As noted, wages are a mandatory subject of collective bargaining under PERA.

Article 14.19 of the contract in the instant case clearly concerns wages and was the subject of collective bargaining between the parties. Although plaintiffs interpret this provision as a waiver of unemployment compensation benefits and illegal even under PERA, we agree with defendants’ interpretation of the provision: that it is one governing total salary rather than one requiring a waiver of benefits. If anything, Article 14.19 provides for a partial waiver of salary rather than a waiver of unemployment compensation. Nothing in the provision requires teachers to waive, or in any way restrict, their rights under the MESA. Plaintiff teachers were allowed under the law and under the terms of this contract to collect unemployment benefits when they were laid off. Once *686they had been recalled for the upcoming academic year, however, their salary could be properly adjusted so that their total compensation for the academic year remained that set by contract according to seniority and education, whether they had collected unemployment benefits or not. This plan ensures that teachers with more seniority who are not laid off are not ultimately paid less than those teachers who teach all year after being provisionally laid off during the summer months, a time when teachers are not actively employed in their academic jobs under normal conditions. We see neither illegality nor injustice in this result.

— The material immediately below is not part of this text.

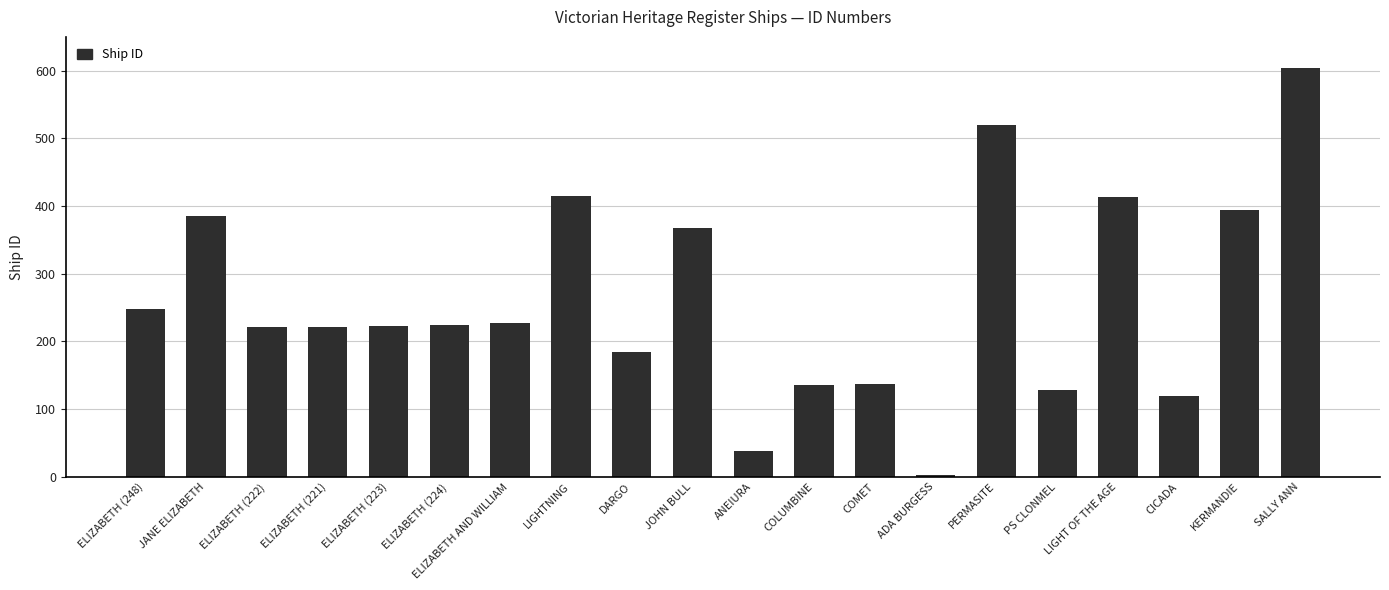

What is the label of the 7th bar from the right?

ADA BURGESS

Teachers are allowed to collect unemployment compensation where they have no reasonable assurance of returning to work. MCL 421.27(i); MSA 17.529(i). This statute is designed to provide economic protection for those teachers who will not be recalled at the start of the school year. Article 14.19 provides that each recalled teacher is assured of earning his or her full annual salary; those teachers who are not recalled, i.e., are truly unemployed, collect the full amount of unemployment compensation to which they are entitled.

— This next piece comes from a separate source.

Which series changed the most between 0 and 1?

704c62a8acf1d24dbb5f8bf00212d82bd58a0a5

Laid-off teachers must be aware that they may be recalled in the fall. Early and tentative layoff notices are, in fact, generally required by contract, as is true in the instant case. In this sense, those in the teaching profession enjoy a unique status among employees who are allowed to collect unemployment compensation. "Unemployment” in this case is often ultimately a fiction, a status prescribed to ensure teachers maximum economic protection in the face of future uncertain school district financing. By contract the parties agreed that to permit those teachers who have been allowed to collect benefits as a protective measure to *687earn substantially more than those teachers who avoid layoff would be unfair. The laid-off and recalled teachers have not actually missed any work, nor has their total annual salary been reduced from that which they would have earned had they not received a layoff notice. In order to avoid inequity, then, and to prevent what amounts to essentially double payment by defendants (since unemployment compensation is substantially paid by employers with the state acting as agent), we see nothing wrong or illegal in permitting the parties to adjust, by mutual agreement, total salaries, taking into account all compensation received by plaintiffs directly or indirectly from defendants during the year. Article 14.19 merely establishes a formula whereby the salary for the nine-month school year may be adjusted to reflect the actual employment status of plaintiff teachers.

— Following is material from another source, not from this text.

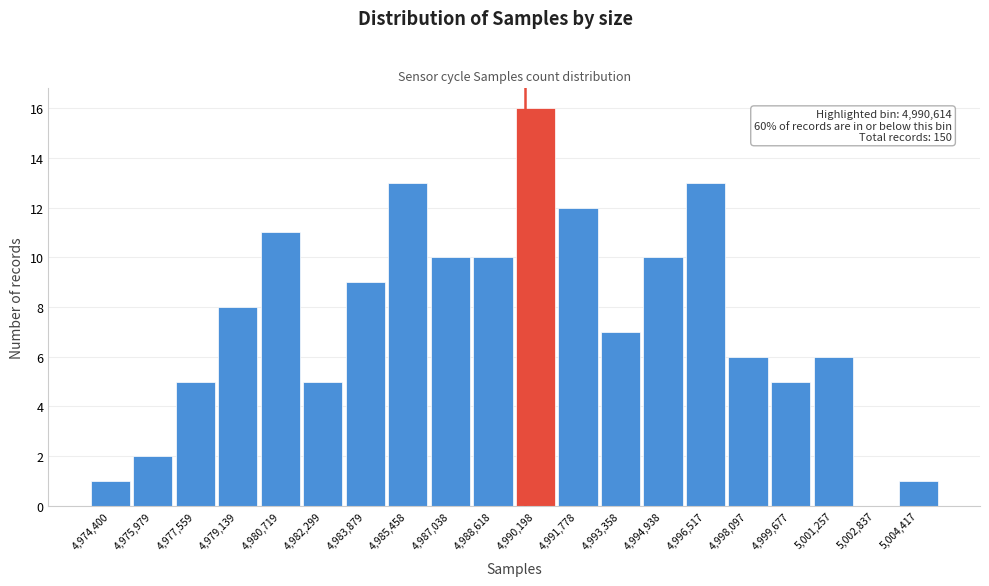

Reading right to left, transcribe all the data shown in this chart.

5,004,417=1	5,002,837=0	5,001,257=6	4,999,677=5	4,998,097=6	4,996,517=13	4,994,938=10	4,993,358=7	4,991,778=12	4,990,198=16	4,988,618=10	4,987,038=10	4,985,458=13	4,983,879=9	4,982,299=5	4,980,719=11	4,979,139=8	4,977,559=5	4,975,979=2	4,974,400=1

Since we do not interpret Article 14.19 as requiring a waiver of unemployment compensation, we do not find that the provision violates MCL 421.30; MSA 17.532 or MCL 421.31; MSA 17.533. We do find the provision to be one concerning wages and, therefore, a mandatory subject of collective bargaining between the parties. This provision was, therefore, properly included in the parties’ contract pursuant to PERA. If the parties prefer another result they are free to delete Article 14.19 of the contract in future negotiations.

Affirmed.

No costs, a public question being involved.